Contemporary sonnets are not easy to write.
Yet some have done it surprisingly well. Of the poems I liked best toward the latter half of this anthology, there seemed to be three general types of poems that employed either dense music to drown out the form; an “absurd” subject matter juxtaposed against the intricate, labyrinthine turns of the form; or a very faint adherence to the form, giving a vague echo or nod to the tradition while also breaking free.
An excellent and very early example of “dense music” can be heard in the sonnets of Gerard Manley Hopkins. I mention him in the context of contemporary poets (though he falls chronologically in the middle of the book) because his associative leaps are as bold as any Wallace Stevens poem and his strange sprung rhythms are characteristically his own. The musicality in such classic poems as “God’s Grandeur” or “The Windhover” completely subsumes the sonnet form, making each poem uniquely Hopkins.
Another, more modern example of dense music drowning out the all-too-familiar cadences of the sonnet are poems by Seamus Heaney. His lugubrious, rich, full relationship to language, darkly overshadowed by his Irish accent, drown out the ending rhymes such that we focus more on the dense internal rhymes and lush linguistic rhythms. To a lesser, and different extent, Paul Muldoon’s sonnets are likewise dense with internal music, although they are not as tightly controlled or as obsessed with the sounds and rhythms of words. Muldoon peppers his sonnets with idea-surprises (consider “October 1950”) that go equally as far as music in distracting us from, and transcending, the form.
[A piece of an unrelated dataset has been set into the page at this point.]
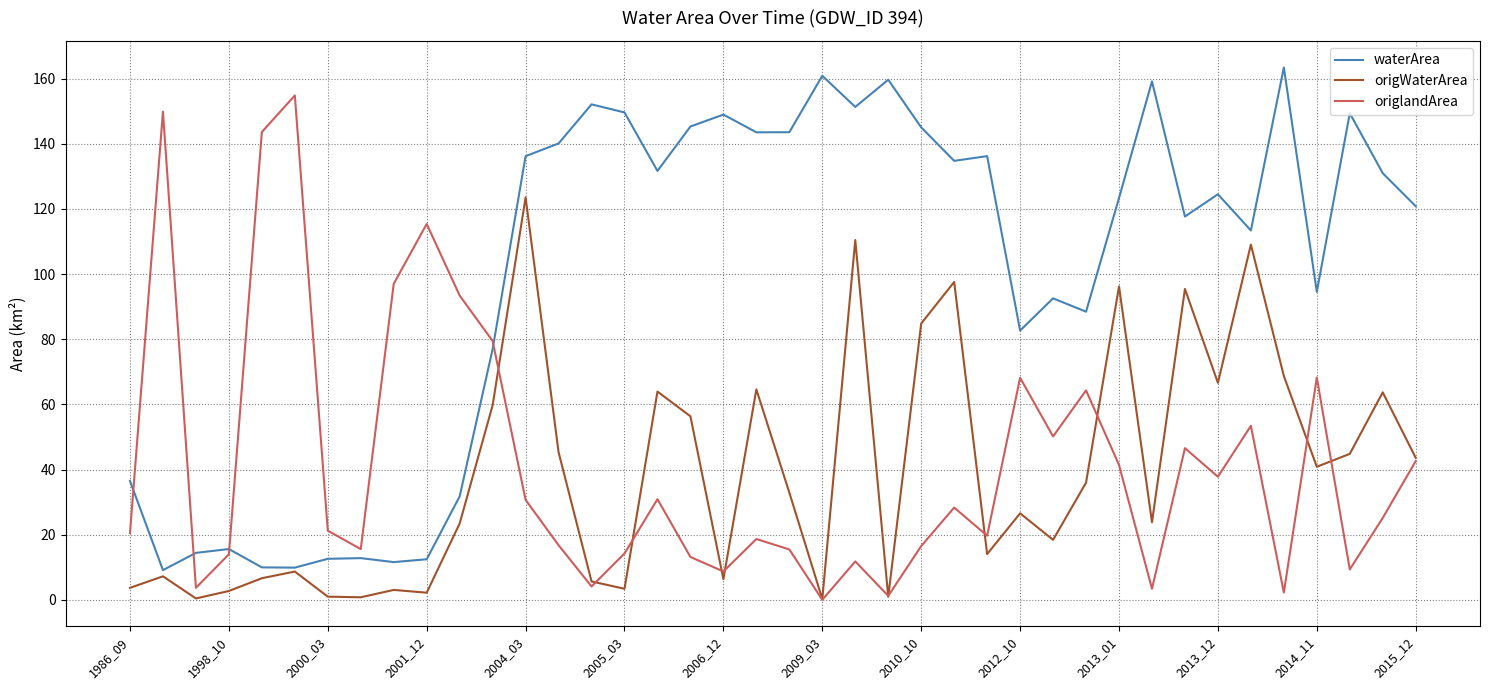

Which series has the largest total across all categories?

waterArea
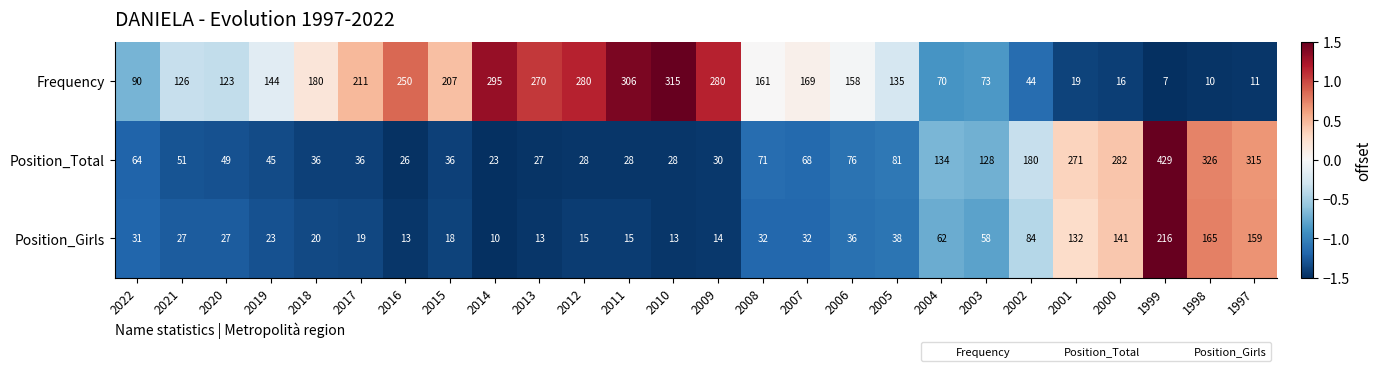

Between 2003 and 2000, which series saw the biggest shift?

Position_Total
Besides drowning out the form, another option is to succumb to it–but with a subject so iconoclastic to the witty volta that it adds energy through tension. An excellent example of this approach are the poems from Marilyn Hacker’s Cancer Winter that are included in this anthology. The intense experience of a full single mastectomy and resulting physical and psychological recovery are pitted against the quip-like chiming of a the classic Italian sonnet form. The Italian form reveals its “device” even more than the English form, since the kissing rhyme places rhymed lines right next to each other–something that sounds more contrived in English than it does in Italian, where rhyme-able word combinations abound. The intense disparity between form and subject reflect the speaker’s dissociative experience of loss.
Equally awkward and compelling are J.D. McClatchy’s series of poems about his male mammogram, discovery of excess estrogen in his body, and resulting musing about his androgyny. Again, by pitting an embarrassingly personal and awkward, intimate situation with the rigid sonnet form, he draws out the difference between the glib, hyper-professional medical staff and the uncomfortably intimate subjects they probe and examine. But “absurd” subjects need not be deeply personal–our world is rife with examples of the ironic and surreal.
In Charles Martin’s “Easter Sunday, 1985” the absurdity of Guatemala’s president confronting the notion that desaparecidos (political dissidents who disappeared under his totalitarian regime) could resurrect is carefully explored in the first two stanzas. Then, in the volta of the last two stanzas, he compares this kind of resurrection to the resurrection of Christ, ending on the compelling image of Jesus “Broken and killed, flung into some ravine / With his arms safely wired up behind him.” Martin resists abstraction and rhetoric and, by taking the absurd seriously and pouring it into a modified Italian sonnet form, he renders a compelling disparity between totalitarian rhetoric and its underlying brutality.
A third option for contemporary sonneteer-ing I have identified through this text is to exhibit only a faint adherence to the form. I was surprised to see a poem by Louise Glück in the collection, adhering to her characteristic form and clearly “breaking” the rules of classic sonnets. On further examination, the turns involved in this (and many) of her poems exhibit a kind of faint adherence to the spirit of the sonnet’s volta. Another example of muting some of the more intractable difficulties of the sonnet form by only vaguely adhering to the tradition is Dana Gioia’s “Sunday Night In Santa Rosa.” Gioia uses subtle, slant rhyme and refuses to rhyme the ending couplet–instead relying on a compelling image of a clown peeling away his face as a kind of comparable “ta-da” to the traditional couplet.
Another example of faint adherence to sonnet form is Henri Cole’s series “Chiffon Morning.” Here Cole pursues the somewhat awkward and personal subject of his mother’s final days but, rather than creating dissonance by employing a strict Italian form, Cole employs the English form and mutes the flourishes of this form using slant rhyme and strange, disorienting associations within the lines. This represents a kind of amalgam of the above techniques of taking liberties, exploring a compelling theme, and drowning the form out with other interesting intellectual and musical goings-on within the middles of lines.
These three tactics of dense music, absurd subject and faint adherence represent my own taxonomy derived from reading selections of the Penguin anthology. Obviously, there are other techniques I have not spotted, and clearly the three I have outlined interweave and interplay with each other as contemporary poets continue to attempted to mitigate the difficulties and capitalize on the assets of this timeless form.